Elastic Search

Elastic Search indexes the information in the database for quick retrieval, facilitating endpoints that can search through assets with loosely matching queries and give relevancy-ranked suggestions.

Indexing the Database using Logstash

Elastic Search keeps independent indices for various assets in the database, and achieves this by:

Creating an initial index
Populating it based on the information already in the database
Updating the index with new information periodically, removing old entries if necessary

Because the logic for these steps is very similar for the different assets, we generate various scripts to create and maintain the elastic search indices. We use Logstash to process the data from our database and export it to Elastic Search.

This happens through two container services:

es_logstash_setup: Generates the common scripts for use by logstash, and creates the Elastic Search indices if necessary. This is a short-running service that only runs on startup, exiting when its done.
logstash: Continually monitors the database and updates the Elastic Search indices.

Logstash Setup

The es_logstash_setup service executes two important roles: generating logstash files and creating Elastic Search indices.

The src/logstash_setup/generate_logstash_config_files.py file generates logstash files based on the templates provided in the src/logstash_setup/templates directory. The generated files are placed into subdirectories of the logstash/config directory, along with predefined files.

For syncing the Elastic Search index, logstash requires SQL files that extract the necessary data from the database. These are generated based on the src/logstash_setup/templates/sql_{init|sync|rm}.py files:

The sql_init.py file defines the query template that finds the data that should be included in the index if it is populated from scratch.
The sql_sync.py file defines the query template that finds the data that has been updated since the last creation or synchronization, so that the ES index can be updated efficiently.
The sql_rm.py file defines the query template that finds the data that should be removed from the index.

It also generates the configuration files needed for Logstash to run the sync scripts:

config.py: used to generate logstash.yml, the general configuration.
init_table.py: contains the configuration that is needed to run the queries from sql_init.py, and defines them for each asset that needs to be indexed.
sync_table.py: contains the configuration that is needed to run the queries from sql_sync.py and sql_rm.py scripts, and defines them for each asset that needs to be synced.

All generated files contain the preamble defined in file_header.py. Additionally, the logstash/config/config directory contains additional files used for the configuration of logstash, such as the JVM options.

Creating a New Index

To create a new index for an asset supported in the metadata catalogue REST API, you simply need to create the respective "search router", more on that below.

Elastic Search in the Metadata Catalogue

The metadata catalogue provides REST API endpoints to allow querying elastic search in a uniform manner. While the Elastic Search can be exposed directly in production, this unified endpoint allows us to provide more structure and better automated documentation.

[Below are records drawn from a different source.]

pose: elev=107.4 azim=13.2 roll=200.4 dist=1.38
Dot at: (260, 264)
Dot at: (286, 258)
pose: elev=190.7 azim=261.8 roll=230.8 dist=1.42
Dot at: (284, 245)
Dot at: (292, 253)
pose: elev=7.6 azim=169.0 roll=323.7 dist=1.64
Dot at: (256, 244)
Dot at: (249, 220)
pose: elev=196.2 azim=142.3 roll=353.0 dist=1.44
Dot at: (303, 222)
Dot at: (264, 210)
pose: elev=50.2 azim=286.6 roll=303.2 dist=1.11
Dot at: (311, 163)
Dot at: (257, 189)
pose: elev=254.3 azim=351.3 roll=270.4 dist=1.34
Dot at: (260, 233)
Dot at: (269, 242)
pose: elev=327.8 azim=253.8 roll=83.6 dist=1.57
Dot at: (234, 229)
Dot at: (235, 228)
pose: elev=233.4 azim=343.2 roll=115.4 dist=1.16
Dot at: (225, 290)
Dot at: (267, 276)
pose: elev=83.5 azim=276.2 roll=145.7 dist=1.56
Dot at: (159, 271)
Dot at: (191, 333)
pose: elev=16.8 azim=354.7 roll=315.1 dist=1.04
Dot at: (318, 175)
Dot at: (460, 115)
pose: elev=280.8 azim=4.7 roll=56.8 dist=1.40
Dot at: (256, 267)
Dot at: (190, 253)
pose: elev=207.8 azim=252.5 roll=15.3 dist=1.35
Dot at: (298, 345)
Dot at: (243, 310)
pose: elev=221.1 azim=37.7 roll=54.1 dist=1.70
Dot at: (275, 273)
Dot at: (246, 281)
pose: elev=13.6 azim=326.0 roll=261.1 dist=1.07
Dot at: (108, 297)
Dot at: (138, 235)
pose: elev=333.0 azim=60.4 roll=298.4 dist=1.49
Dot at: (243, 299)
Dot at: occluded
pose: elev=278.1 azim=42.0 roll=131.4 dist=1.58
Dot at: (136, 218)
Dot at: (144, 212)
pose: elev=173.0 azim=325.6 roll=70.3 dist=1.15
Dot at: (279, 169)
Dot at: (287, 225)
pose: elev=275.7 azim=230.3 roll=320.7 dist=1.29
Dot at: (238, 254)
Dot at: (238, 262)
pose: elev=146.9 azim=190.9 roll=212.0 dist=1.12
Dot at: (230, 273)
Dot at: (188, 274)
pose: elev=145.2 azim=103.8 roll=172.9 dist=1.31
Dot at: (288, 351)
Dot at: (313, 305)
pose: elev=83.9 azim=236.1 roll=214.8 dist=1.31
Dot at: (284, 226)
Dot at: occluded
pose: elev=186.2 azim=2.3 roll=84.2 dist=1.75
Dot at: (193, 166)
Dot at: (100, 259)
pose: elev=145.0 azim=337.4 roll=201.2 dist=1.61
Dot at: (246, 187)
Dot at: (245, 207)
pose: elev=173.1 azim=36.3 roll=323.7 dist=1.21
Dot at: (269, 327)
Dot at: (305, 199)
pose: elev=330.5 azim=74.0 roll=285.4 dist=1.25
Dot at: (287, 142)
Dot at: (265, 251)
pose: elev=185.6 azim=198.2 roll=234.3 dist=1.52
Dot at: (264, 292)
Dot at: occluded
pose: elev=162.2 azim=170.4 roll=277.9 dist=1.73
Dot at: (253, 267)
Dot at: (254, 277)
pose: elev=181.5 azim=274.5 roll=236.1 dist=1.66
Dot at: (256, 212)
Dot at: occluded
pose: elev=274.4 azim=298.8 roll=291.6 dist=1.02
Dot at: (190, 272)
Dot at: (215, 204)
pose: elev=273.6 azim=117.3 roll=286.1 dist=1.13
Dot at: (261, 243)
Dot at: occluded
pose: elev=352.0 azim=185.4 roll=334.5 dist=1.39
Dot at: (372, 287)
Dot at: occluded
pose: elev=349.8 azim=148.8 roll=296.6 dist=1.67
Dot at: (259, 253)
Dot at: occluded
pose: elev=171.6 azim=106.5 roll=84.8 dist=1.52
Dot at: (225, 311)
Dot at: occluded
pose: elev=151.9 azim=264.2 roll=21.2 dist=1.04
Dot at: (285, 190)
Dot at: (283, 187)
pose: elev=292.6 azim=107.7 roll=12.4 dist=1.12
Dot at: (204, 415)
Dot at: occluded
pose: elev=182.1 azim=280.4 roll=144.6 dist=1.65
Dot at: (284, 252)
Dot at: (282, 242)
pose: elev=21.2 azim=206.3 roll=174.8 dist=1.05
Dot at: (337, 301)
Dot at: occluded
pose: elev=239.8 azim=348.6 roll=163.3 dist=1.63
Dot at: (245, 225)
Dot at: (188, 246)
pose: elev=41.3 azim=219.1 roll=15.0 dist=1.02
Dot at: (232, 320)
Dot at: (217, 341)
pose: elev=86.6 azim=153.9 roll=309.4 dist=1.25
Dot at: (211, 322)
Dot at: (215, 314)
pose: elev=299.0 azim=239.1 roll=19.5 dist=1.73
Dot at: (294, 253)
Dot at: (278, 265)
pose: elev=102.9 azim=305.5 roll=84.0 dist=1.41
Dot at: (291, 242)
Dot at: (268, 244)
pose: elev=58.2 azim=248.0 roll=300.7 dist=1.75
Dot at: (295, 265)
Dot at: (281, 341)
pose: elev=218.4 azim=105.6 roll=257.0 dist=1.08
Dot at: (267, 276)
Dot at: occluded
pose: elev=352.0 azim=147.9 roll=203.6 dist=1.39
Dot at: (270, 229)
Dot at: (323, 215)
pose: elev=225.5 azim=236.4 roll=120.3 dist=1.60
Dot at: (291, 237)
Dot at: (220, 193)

It also avoids requiring the user to learn the Elastic Search query format.

Creating a New Search

To extend Elastic Search to a new asset type, create a search router, similar to those in src/routers/search_routers/. Simply inherit from the base SearchRouter class defined in src/routers/search_router.py and define a few properties:

    @property
    def es_index(self) -> str:
        return "case_study"

The es_index property defines the name of the index. It is how it is known by Elasic Search, and should match the name of the table in the database.

    @property
    def resource_name_plural(self) -> str:
        return "case_studies"

The resource_name_plural is used to define the path of the REST API endpoint, e.g.: api.aiod.eu/search/case_studies.

@property
def resource_class(self):
    return CaseStudy

The resource_class property contains a direct reference to the object it indexes, which is used when returning expanded responses from the ES query ("get all").

    @property
    def extra_indexed_fields(self) -> set[str]:
        return {"headline", "alternative_headline"}

The extra_indexed_fields property contains the fields of the entity that should be included in the index other than the global_indexed_fields found in the SearchRouter class.

    @property
    def linked_fields(self) -> set[str]:
        return {
            "alternate_name",
            "application_area",
            "industrial_sector",
            "research_area",
            "scientific_domain",
        }

The linked_fields property contains the fields of the entity which refer to external tables and should be included in the index.

By creating a new SearchRouter (and adding it to the router list), the script which generates the logstash files will automatically include it.

Configuration

Besides the aforementioned configuration files, the elastic search configuration is located at es/elasticsearch.yml, but shouldn't need much configuration. Some aspects of both Logstash and Elastic Search are to be configured through environment variables through the override.env file (defaults in .env). Most notable one of these are the password for Elastic Search and the JVM resource options.